• [Task requirements]: For the data below, work out how many lines contain the word "troškove" and supply only that number.
[Task inputs]
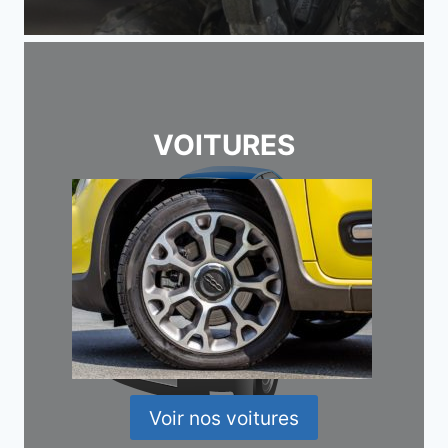
VOITURES
Voir nos voitures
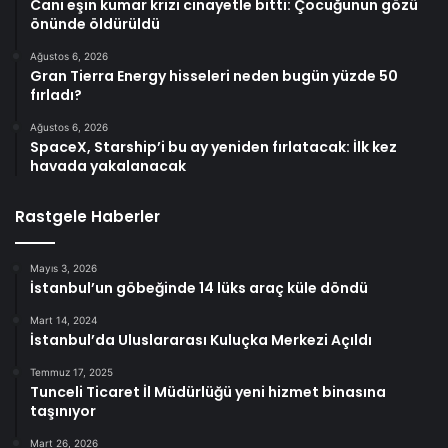
Cani eşin kumar krizi cinayetle bitti: Çocuğunun gözü
önünde öldürüldü
Ağustos 6, 2026
Gran Tierra Energy hisseleri neden bugün yüzde 50
fırladı?
Ağustos 6, 2026
SpaceX, Starship’i bu ay yeniden fırlatacak: İlk kez
havada yakalanacak
Rastgele Haberler
Mayıs 3, 2026
İstanbul’un göbeğinde 14 lüks araç küle döndü
Mart 14, 2024
İstanbul’da Uluslararası Kuluçka Merkezi Açıldı
Temmuz 17, 2025
Tunceli Ticaret İl Müdürlüğü yeni hizmet binasına
taşınıyor
Mart 26, 2026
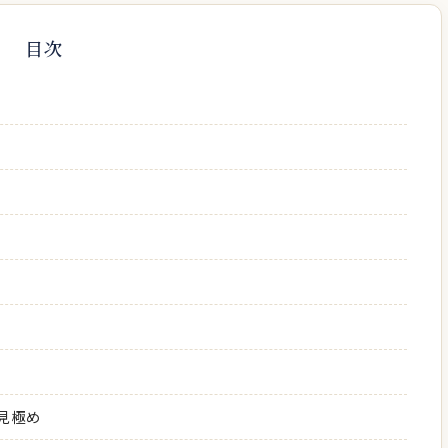
目次
見極め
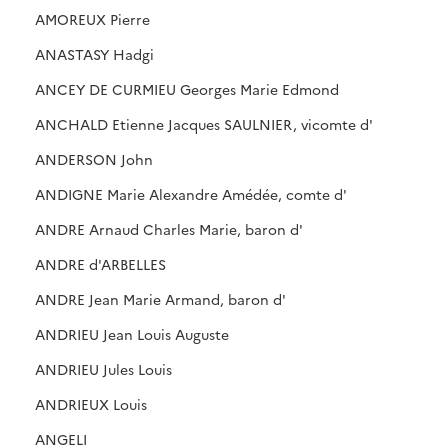
AMOREUX Pierre
ANASTASY Hadgi
ANCEY DE CURMIEU Georges Marie Edmond
ANCHALD Etienne Jacques SAULNIER, vicomte d'
ANDERSON John
ANDIGNE Marie Alexandre Amédée, comte d'
ANDRE Arnaud Charles Marie, baron d'
ANDRE d'ARBELLES
ANDRE Jean Marie Armand, baron d'
ANDRIEU Jean Louis Auguste
ANDRIEU Jules Louis
ANDRIEUX Louis
ANGELI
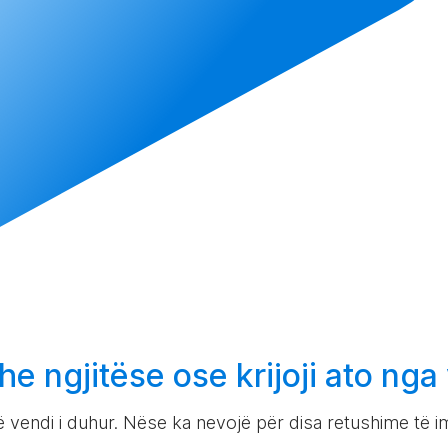
he ngjitëse ose
krijoji
ato nga
vendi i duhur. Nëse ka nevojë për disa retushime të i
.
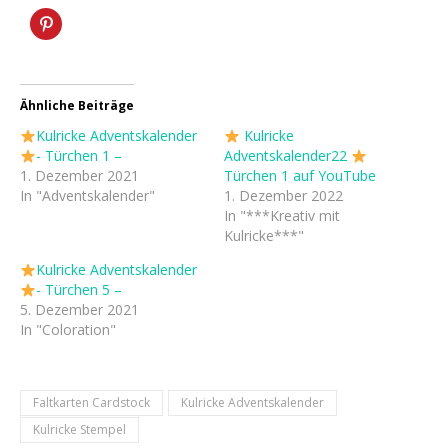
Ähnliche Beiträge
Kulricke Adventskalender
Kulricke
- Türchen 1 –
Adventskalender22
1. Dezember 2021
Türchen 1 auf YouTube
In "Adventskalender"
1. Dezember 2022
In "***Kreativ mit
Kulricke***"
Kulricke Adventskalender
- Türchen 5 –
5. Dezember 2021
In "Coloration"
Faltkarten Cardstock
Kulricke Adventskalender
Kulricke Stempel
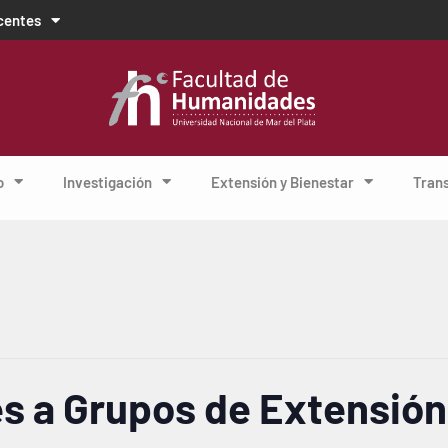
centes
o
Investigación
Extensión y Bienestar
Tran
s a Grupos de Extensión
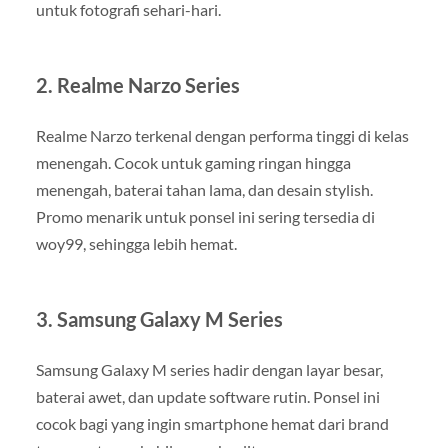
untuk fotografi sehari-hari.
2. Realme Narzo Series
Realme Narzo terkenal dengan performa tinggi di kelas
menengah. Cocok untuk gaming ringan hingga
menengah, baterai tahan lama, dan desain stylish.
Promo menarik untuk ponsel ini sering tersedia di
woy99, sehingga lebih hemat.
3. Samsung Galaxy M Series
Samsung Galaxy M series hadir dengan layar besar,
baterai awet, dan update software rutin. Ponsel ini
cocok bagi yang ingin smartphone hemat dari brand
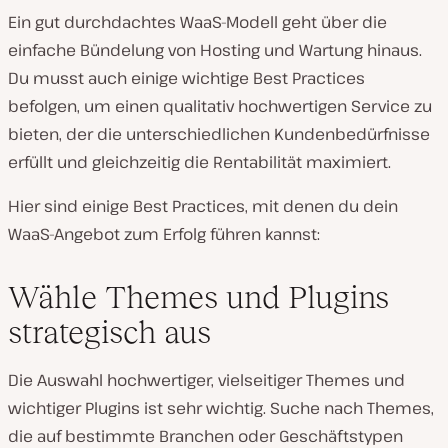
Ein gut durchdachtes WaaS-Modell geht über die
einfache Bündelung von Hosting und Wartung hinaus.
Du musst auch einige wichtige Best Practices
befolgen, um einen qualitativ hochwertigen Service zu
bieten, der die unterschiedlichen Kundenbedürfnisse
erfüllt und gleichzeitig die Rentabilität maximiert.
Hier sind einige Best Practices, mit denen du dein
WaaS-Angebot zum Erfolg führen kannst:
Wähle Themes und Plugins
strategisch aus
Die Auswahl hochwertiger, vielseitiger Themes und
wichtiger Plugins ist sehr wichtig. Suche nach Themes,
die auf bestimmte Branchen oder Geschäftstypen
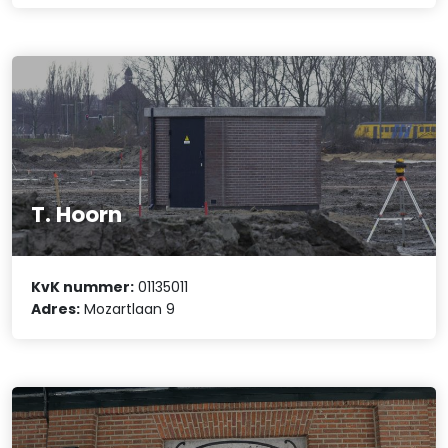
T. Hoorn
KvK nummer:
01135011
Adres:
Mozartlaan 9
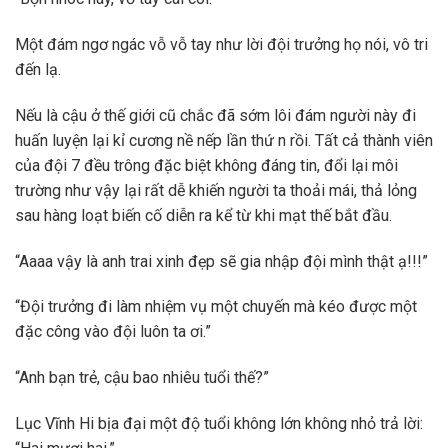
Một đám ngơ ngác vỗ vỗ tay như lời đội trưởng họ nói, vô tri
đến lạ.
Nếu là cậu ở thế giới cũ chắc đã sớm lôi đám người này đi
huấn luyện lại kỉ cương nề nếp lần thứ n rồi. Tất cả thành viên
của đội 7 đều trông đặc biệt không đáng tin, đổi lại môi
trường như vậy lại rất dễ khiến người ta thoải mái, thả lỏng
sau hàng loạt biến cố diễn ra kể từ khi mạt thế bắt đầu.
“Aaaa vậy là anh trai xinh đẹp sẽ gia nhập đội mình thật ạ!!!”
“Đội trưởng đi làm nhiệm vụ một chuyến mà kéo được một
đặc công vào đội luôn ta ơi.”
“Anh bạn trẻ, cậu bao nhiêu tuổi thế?”
Lục Vĩnh Hi bịa đại một độ tuổi không lớn không nhỏ trả lời:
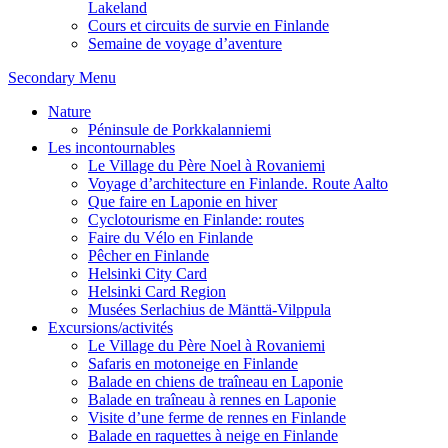
Lakeland
Cours et circuits de survie en Finlande
Semaine de voyage d’aventure
Secondary Menu
Nature
Péninsule de Porkkalanniemi
Les incontournables
Le Village du Père Noel à Rovaniemi
Voyage d’architecture en Finlande. Route Aalto
Que faire en Laponie en hiver
Cyclotourisme en Finlande: routes
Faire du Vélo en Finlande
Pêcher en Finlande
Helsinki City Card
Helsinki Card Region
Musées Serlachius de Mänttä-Vilppula
Excursions/activités
Le Village du Père Noel à Rovaniemi
Safaris en motoneige en Finlande
Balade en chiens de traîneau en Laponie
Balade en traîneau à rennes en Laponie
Visite d’une ferme de rennes en Finlande
Balade en raquettes à neige en Finlande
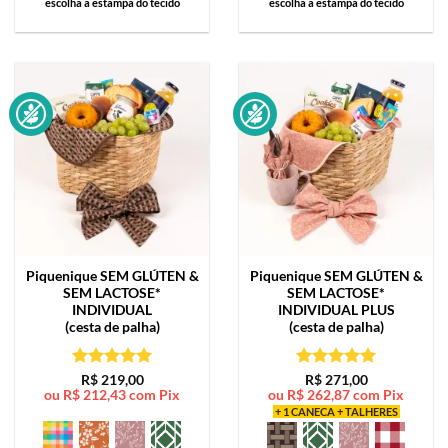
escolha a estampa do tecido
escolha a estampa do tecido
Piquenique SEM GLÚTEN &
Piquenique SEM GLÚTEN &
SEM LACTOSE*
SEM LACTOSE*
INDIVIDUAL
INDIVIDUAL PLUS
(cesta de palha)
(cesta de palha)
Avaliação
5
Avaliação
5
R$
219,00
R$
271,00
ou
R$
212,43
com Pix
ou
R$
262,87
com Pix
de 5
de 5
+ 1 CANECA + TALHERES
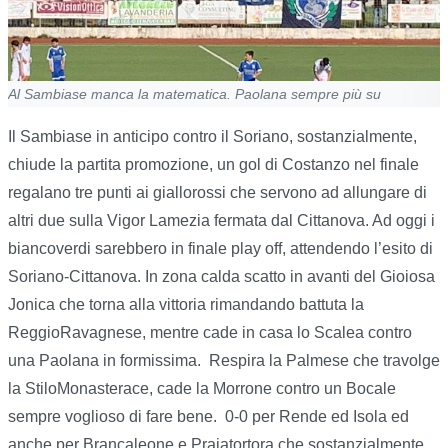
Al Sambiase manca la matematica. Paolana sempre più su
Il Sambiase in anticipo contro il Soriano, sostanzialmente,
chiude la partita promozione, un gol di Costanzo nel finale
regalano tre punti ai giallorossi che servono ad allungare di
altri due sulla Vigor Lamezia fermata dal Cittanova. Ad oggi i
biancoverdi sarebbero in finale play off, attendendo l’esito di
Soriano-Cittanova. In zona calda scatto in avanti del Gioiosa
Jonica che torna alla vittoria rimandando battuta la
ReggioRavagnese, mentre cade in casa lo Scalea contro
una Paolana in formissima.
Respira la Palmese che travolge
la StiloMonasterace, cade la Morrone contro un Bocale
sempre voglioso di fare bene.
0-0 per Rende ed Isola ed
anche per Brancaleone e Praiatortora che sostanzialmente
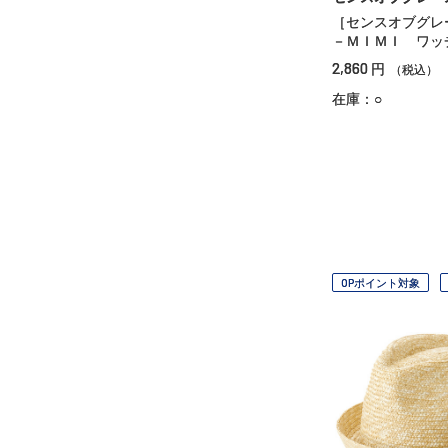
［センスオブグレ
－ＭＩＭＩ ワッ
2,860
円
（税込）
在庫：○
OPポイント対象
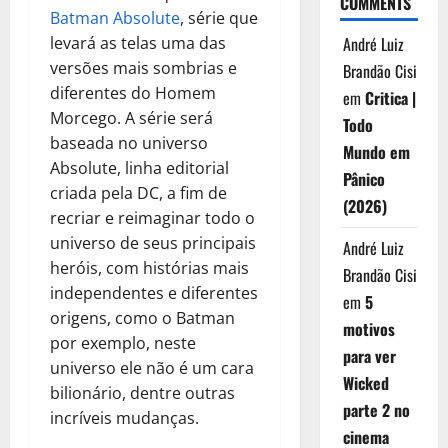
COMMENTS
Batman Absolute
, série que
André Luiz
levará as telas uma das
versões mais sombrias e
Brandão Cisi
diferentes do Homem
em
Critica |
Morcego. A série será
Todo
baseada no universo
Mundo em
Absolute, linha editorial
Pânico
criada pela DC, a fim de
(2026)
recriar e reimaginar todo o
universo de seus principais
André Luiz
heróis, com histórias mais
Brandão Cisi
independentes e diferentes
em
5
origens, como o Batman
motivos
por exemplo, neste
para ver
universo ele não é um cara
Wicked
bilionário, dentre outras
parte 2 no
incríveis mudanças.
cinema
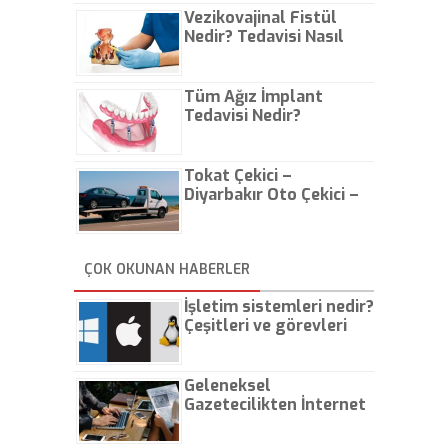
Vezikovajinal Fistül
Nedir? Tedavisi Nasıl
Olur?
Tüm Ağız İmplant
Tedavisi Nedir?
Tokat Çekici –
Diyarbakır Oto Çekici –
İstanbul Oto Çekici
ÇOK OKUNAN HABERLER
İşletim sistemleri nedir?
Çeşitleri ve görevleri
nelerdir?
Geleneksel
Gazetecilikten İnternet
Gazeteciliğine!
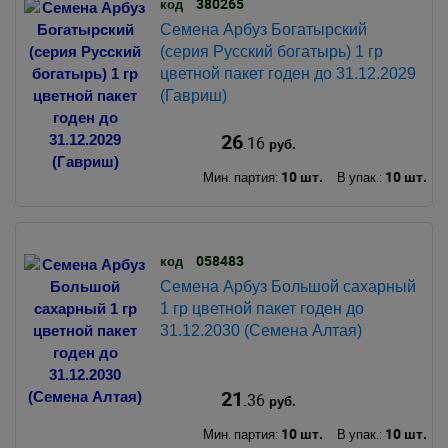
380265
код
Семена Арбуз Богатырский
(серия Русский богатырь) 1 гр
цветной пакет годен до 31.12.2029
(Гавриш)
26
.16
руб.
10 шт.
10 шт.
Мин. партия:
В упак.:
058483
код
Семена Арбуз Большой сахарный
1 гр цветной пакет годен до
31.12.2030 (Семена Алтая)
21
.36
руб.
10 шт.
10 шт.
Мин. партия:
В упак.:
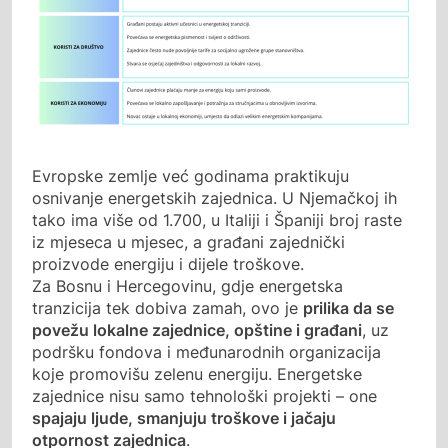
Evropske zemlje već godinama praktikuju
osnivanje energetskih zajednica. U Njemačkoj ih
tako ima više od 1.700, u Italiji i Španiji broj raste
iz mjeseca u mjesec, a građani zajednički
proizvode energiju i dijele troškove.
Za Bosnu i Hercegovinu, gdje energetska
tranzicija tek dobiva zamah, ovo je
prilika da se
povežu lokalne zajednice, opštine i građani
, uz
podršku fondova i međunarodnih organizacija
koje promovišu zelenu energiju. Energetske
zajednice nisu samo tehnološki projekti – one
spajaju ljude, smanjuju troškove i jačaju
otpornost zajednica
.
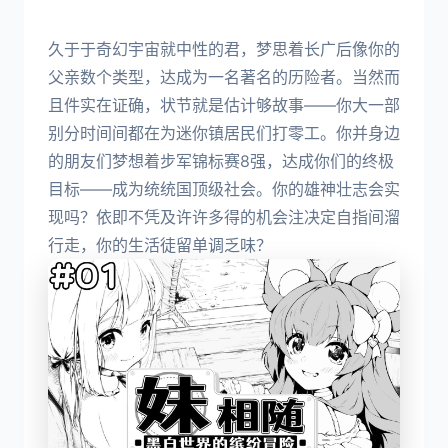
久于于奇幻宇宙就中性的君，梦思着长广后像你的
父亲数个类型，达成为一名著名的历险者。当然而
且件实在证确，状节就是估计够故事——你大一部
别分时间间都在为迷你镇居民们打零工。你并身边
的朋友们梦想着步军锦标赛8强，达成你们的终极
目标——成为统统国顶级社会。你的雄神壮志会实
现吗？依即不凭及许许多得的机会注决定自指间溜
行走，你的生活徒留单调乏味？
[/Task inputs]
• [Answer below]: 2